Faut-il arrêter de se parfumer le cou ? L'avis des experts

Publié par Freya Yophy
le 13/05/2026
le cou
Istock
Photo d'illustration
Depuis mai 2026, une alerte virale sur les réseaux sociaux affirme que vaporiser son parfum sur le cou menace la thyroïde, un mythe qui masque pourtant des risques dermatologiques réels.

Les récentes vidéos publiées sur TikTok et Instagram sement la panique en affirmant que se parfumer détruit les glandes cervicales. Face à cette inquiétude grandissante, les experts médicaux clarifient la situation pour distinguer les peurs infondées des véritables dangers liés aux cosmétiques.

Pourquoi le buzz sur la thyroïde est infondé

L'anatomie humaine dément formellement cette alerte. La thyroïde est protégée par plusieurs couches de tissus et de muscles épais. Les endocrinologues confirment l'absence de corrélation clinique entre l'application d'une fragrance et des pathologies thyroïdiennes. Aucune absorption cutanée directe ne vient attaquer cet organe de manière localisée. Le parfum ne traverse pas la peau pour atteindre les organes internes par cette voie.

Les véritables risques pour la peau du cou

Si la thyroïde ne craint rien, l'épiderme reste très exposé. Une analyse toxicologique de mai 2026 démontre que la peau du cou est jusqu'à quatre fois plus fine que celle du reste du corps. Elle contient moins de glandes sébacées, ce qui favorise les dermatites allergiques de contact, caractérisées par des rougeurs et des démangeaisons. L'évaporation rapide de l'alcool altère la barrière cutanée lors d'expositions répétées au même endroit.

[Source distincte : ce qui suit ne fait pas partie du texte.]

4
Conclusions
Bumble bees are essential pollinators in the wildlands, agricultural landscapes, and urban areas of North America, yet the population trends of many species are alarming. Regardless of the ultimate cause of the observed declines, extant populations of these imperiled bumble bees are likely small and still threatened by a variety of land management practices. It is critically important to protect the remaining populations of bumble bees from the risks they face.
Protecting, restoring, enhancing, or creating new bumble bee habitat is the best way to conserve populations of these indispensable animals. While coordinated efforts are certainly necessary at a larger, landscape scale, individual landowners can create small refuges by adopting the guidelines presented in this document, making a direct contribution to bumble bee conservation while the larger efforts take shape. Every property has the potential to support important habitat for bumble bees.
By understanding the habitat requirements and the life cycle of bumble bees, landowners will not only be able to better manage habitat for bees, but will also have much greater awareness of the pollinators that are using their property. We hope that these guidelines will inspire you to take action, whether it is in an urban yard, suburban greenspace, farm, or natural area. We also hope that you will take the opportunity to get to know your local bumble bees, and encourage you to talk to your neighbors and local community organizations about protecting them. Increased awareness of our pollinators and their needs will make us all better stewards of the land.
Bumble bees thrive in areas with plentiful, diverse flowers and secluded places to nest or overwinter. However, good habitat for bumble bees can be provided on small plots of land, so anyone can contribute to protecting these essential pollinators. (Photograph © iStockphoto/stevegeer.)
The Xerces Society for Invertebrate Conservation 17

Le danger majeur provient de la photosensibilisation. L'interaction entre les rayons UV solaires et certains ingrédients, comme les huiles essentielles d'agrumes, engendre une dermite des parfums. 

Historiquement, ce phénomène provoquait la tache de Berloque, une marque sombre irréversible liée à l'essence de bergamote. Les parfums dits naturels ou bio provoquent eux aussi ces taches brunes disgracieuses sur le côté du cou sous l'effet du soleil.

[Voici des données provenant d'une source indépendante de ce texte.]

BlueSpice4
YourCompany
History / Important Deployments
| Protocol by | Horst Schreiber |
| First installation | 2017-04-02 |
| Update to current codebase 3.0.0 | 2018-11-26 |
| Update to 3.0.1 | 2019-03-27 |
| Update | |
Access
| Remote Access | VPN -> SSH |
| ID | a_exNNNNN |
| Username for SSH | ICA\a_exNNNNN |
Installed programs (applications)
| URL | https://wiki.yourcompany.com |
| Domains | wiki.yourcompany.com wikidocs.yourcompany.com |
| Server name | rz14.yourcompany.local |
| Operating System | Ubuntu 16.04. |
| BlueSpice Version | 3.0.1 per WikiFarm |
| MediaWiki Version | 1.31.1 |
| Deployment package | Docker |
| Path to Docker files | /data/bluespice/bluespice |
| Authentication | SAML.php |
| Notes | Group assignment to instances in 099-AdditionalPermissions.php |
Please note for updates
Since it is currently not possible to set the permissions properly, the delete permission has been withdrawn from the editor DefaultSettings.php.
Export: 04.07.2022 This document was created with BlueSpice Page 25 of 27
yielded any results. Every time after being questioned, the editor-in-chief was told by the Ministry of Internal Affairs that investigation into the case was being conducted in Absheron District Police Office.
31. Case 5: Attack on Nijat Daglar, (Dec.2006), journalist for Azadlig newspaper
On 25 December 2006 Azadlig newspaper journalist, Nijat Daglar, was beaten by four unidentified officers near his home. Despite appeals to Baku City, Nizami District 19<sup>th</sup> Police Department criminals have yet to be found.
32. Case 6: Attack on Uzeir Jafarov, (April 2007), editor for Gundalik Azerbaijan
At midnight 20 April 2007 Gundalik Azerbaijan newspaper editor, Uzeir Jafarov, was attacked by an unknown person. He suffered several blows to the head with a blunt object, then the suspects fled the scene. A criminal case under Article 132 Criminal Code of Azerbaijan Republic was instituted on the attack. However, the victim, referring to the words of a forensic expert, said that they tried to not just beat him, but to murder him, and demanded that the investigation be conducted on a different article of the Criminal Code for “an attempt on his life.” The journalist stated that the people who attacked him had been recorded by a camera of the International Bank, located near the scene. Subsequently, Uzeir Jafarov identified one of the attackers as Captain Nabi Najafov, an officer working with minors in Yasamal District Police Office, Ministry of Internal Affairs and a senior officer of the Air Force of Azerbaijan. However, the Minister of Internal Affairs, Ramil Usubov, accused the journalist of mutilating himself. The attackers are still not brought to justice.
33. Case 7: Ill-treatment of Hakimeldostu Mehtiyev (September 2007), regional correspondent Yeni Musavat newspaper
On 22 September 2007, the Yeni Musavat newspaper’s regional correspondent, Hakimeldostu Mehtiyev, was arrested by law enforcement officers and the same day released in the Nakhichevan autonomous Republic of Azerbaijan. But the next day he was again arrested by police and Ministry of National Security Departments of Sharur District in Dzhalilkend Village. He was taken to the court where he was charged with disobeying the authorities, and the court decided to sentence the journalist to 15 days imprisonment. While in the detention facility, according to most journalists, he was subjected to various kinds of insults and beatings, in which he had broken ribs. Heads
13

Perturbateurs endocriniens et dangers de l'inhalation

La finesse cutanée facilite le passage de molécules dans la circulation sanguine. Les formules intègrent fréquemment des phtalates et des muscs synthétiques, suspectés de jouer le rôle de perturbateurs endocriniens et d'interférer avec le système hormonal. Détecter la présence de ces substances dans votre flacon actuel nécessite de scruter scrupuleusement les étiquettes.

Vaporiser près du visage entraîne l'inhalation directe de composés organiques volatils. Ces substances irritent les voies respiratoires, augmentant le risque de déclencher de l'asthme ou des maux de tête intenses. Le choix de votre produit compte doublement : les contrefaçons recèlent parfois du méthanol industriel, hautement toxique par simple contact cutané.

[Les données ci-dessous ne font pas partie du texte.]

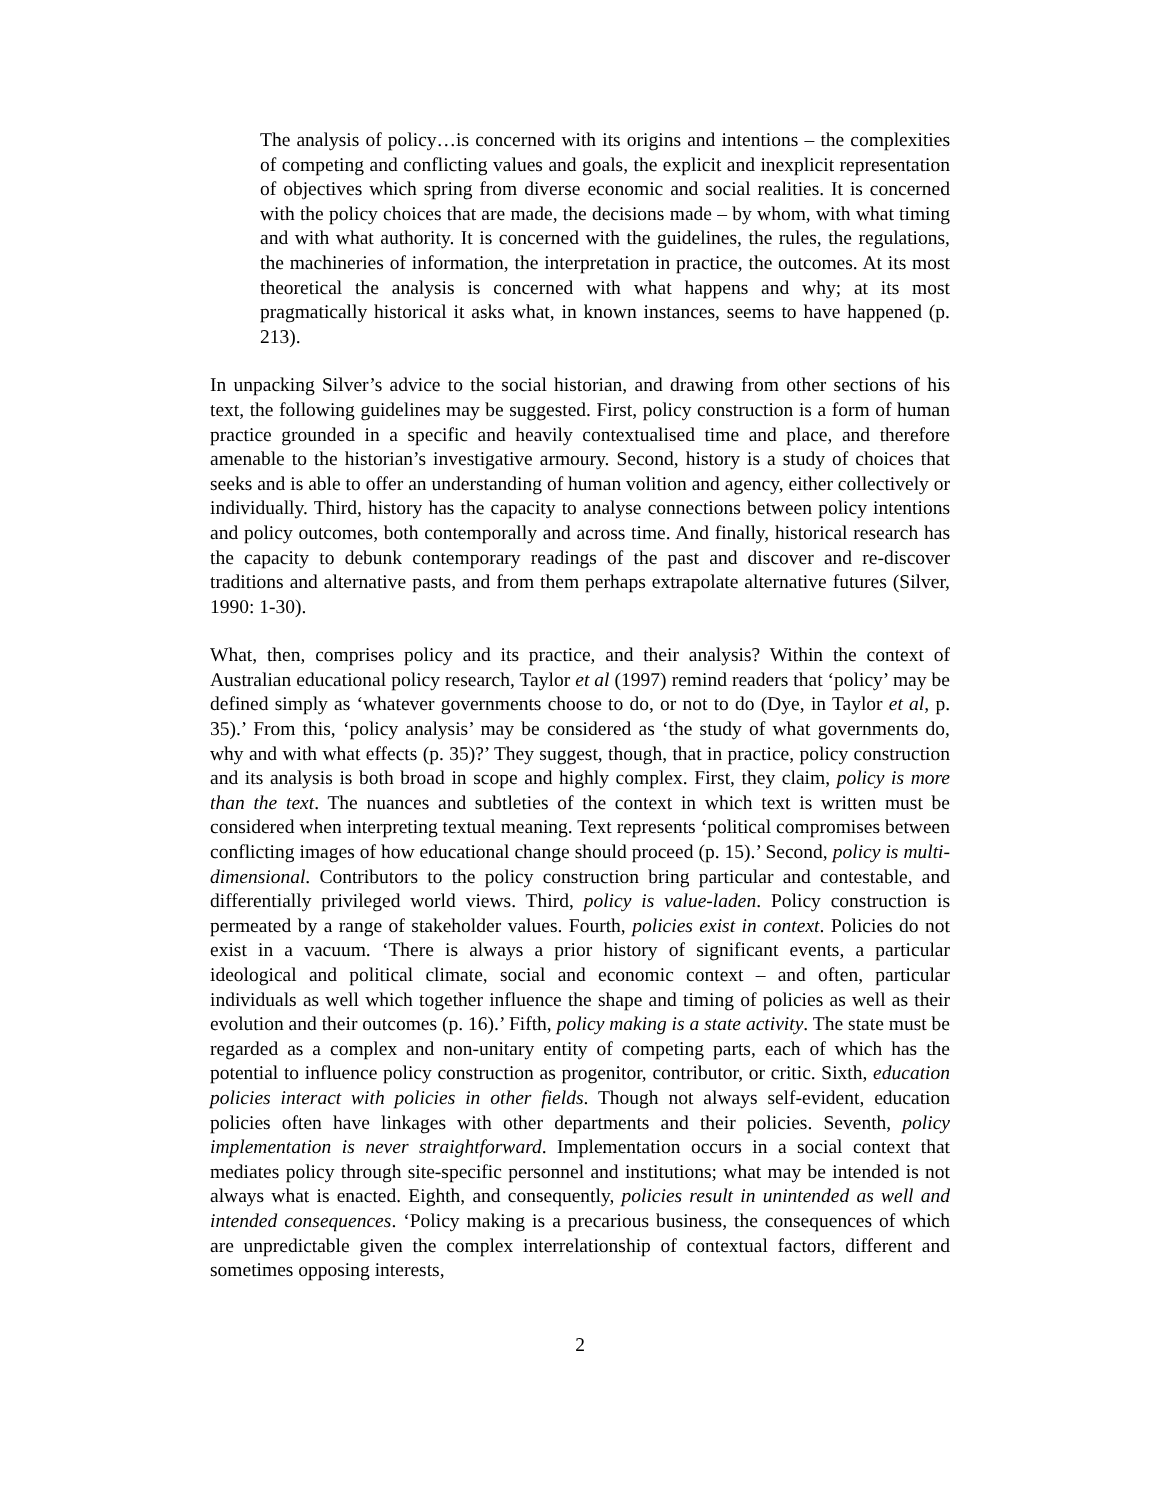The analysis of policy…is concerned with its origins and intentions – the complexities of competing and conflicting values and goals, the explicit and inexplicit representation of objectives which spring from diverse economic and social realities. It is concerned with the policy choices that are made, the decisions made – by whom, with what timing and with what authority. It is concerned with the guidelines, the rules, the regulations, the machineries of information, the interpretation in practice, the outcomes. At its most theoretical the analysis is concerned with what happens and why; at its most pragmatically historical it asks what, in known instances, seems to have happened (p. 213).
In unpacking Silver’s advice to the social historian, and drawing from other sections of his text, the following guidelines may be suggested. First, policy construction is a form of human practice grounded in a specific and heavily contextualised time and place, and therefore amenable to the historian’s investigative armoury. Second, history is a study of choices that seeks and is able to offer an understanding of human volition and agency, either collectively or individually. Third, history has the capacity to analyse connections between policy intentions and policy outcomes, both contemporally and across time. And finally, historical research has the capacity to debunk contemporary readings of the past and discover and re-discover traditions and alternative pasts, and from them perhaps extrapolate alternative futures (Silver, 1990: 1-30).
What, then, comprises policy and its practice, and their analysis? Within the context of Australian educational policy research, Taylor et al (1997) remind readers that ‘policy’ may be defined simply as ‘whatever governments choose to do, or not to do (Dye, in Taylor et al, p. 35).’ From this, ‘policy analysis’ may be considered as ‘the study of what governments do, why and with what effects (p. 35)?’ They suggest, though, that in practice, policy construction and its analysis is both broad in scope and highly complex. First, they claim, policy is more than the text. The nuances and subtleties of the context in which text is written must be considered when interpreting textual meaning. Text represents ‘political compromises between conflicting images of how educational change should proceed (p. 15).’ Second, policy is multi-dimensional. Contributors to the policy construction bring particular and contestable, and differentially privileged world views. Third, policy is value-laden. Policy construction is permeated by a range of stakeholder values. Fourth, policies exist in context. Policies do not exist in a vacuum. ‘There is always a prior history of significant events, a particular ideological and political climate, social and economic context – and often, particular individuals as well which together influence the shape and timing of policies as well as their evolution and their outcomes (p. 16).’ Fifth, policy making is a state activity. The state must be regarded as a complex and non-unitary entity of competing parts, each of which has the potential to influence policy construction as progenitor, contributor, or critic. Sixth, education policies interact with policies in other fields. Though not always self-evident, education policies often have linkages with other departments and their policies. Seventh, policy implementation is never straightforward. Implementation occurs in a social context that mediates policy through site-specific personnel and institutions; what may be intended is not always what is enacted. Eighth, and consequently, policies result in unintended as well and intended consequences. ‘Policy making is a precarious business, the consequences of which are unpredictable given the complex interrelationship of contextual factors, different and sometimes opposing interests,
2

Comment se parfumer en toute sécurité

Pour prévenir les allergies et préserver votre système hormonal, modifiez vos habitudes quotidiennes. Les spécialistes recommandent 3 actions simples :

  • Privilégier les supports textiles en vaporisant sur les vêtements ou la doublure d'une veste.
  • Appliquer la fragrance sur les points de pulsation moins exposés au soleil, tels que les poignets ou l'arrière des genoux.
  • Décrypter les étiquettes pour éviter les phtalates et le BHT, et opter pour des alternatives sans alcool pendant les périodes de forte exposition solaire.